Vorbemerkungen
Wenn ein Unternehmer bei einer Bank ein Darlehen zur Finanzierung von Investitionen (z.B. Maschinen, Grundstücke oder Vorräte) aufnimmt, muss er der Bank für das überlassene Geld Zinsen zahlen. Diese gezahlten Fremdkapitalzinsen stellen in der Finanzbuchhaltung Aufwand dar. Sie verringern den handelsrechtlichen und steuerlichen Gewinn.

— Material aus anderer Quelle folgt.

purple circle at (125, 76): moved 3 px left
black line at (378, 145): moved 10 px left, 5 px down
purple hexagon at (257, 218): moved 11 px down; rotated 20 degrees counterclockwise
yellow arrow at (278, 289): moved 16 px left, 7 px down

Wenn jedoch ein Unternehmer das benötigte Kapital aus seinem Privatvermögen in sein Unternehmen einbringt und hierfür keine Zinsen verlangt (z.B. als Eigenkapital oder als zinsloses Darlehen), entsteht dem Unternehmen tatsächlich kein Aufwand, der in der Finanzbuchhaltung erfasst werden müsste. Dennoch sind in der Kostenrechnung fiktive „kalkulatorische Zinsen“ anzusetzen.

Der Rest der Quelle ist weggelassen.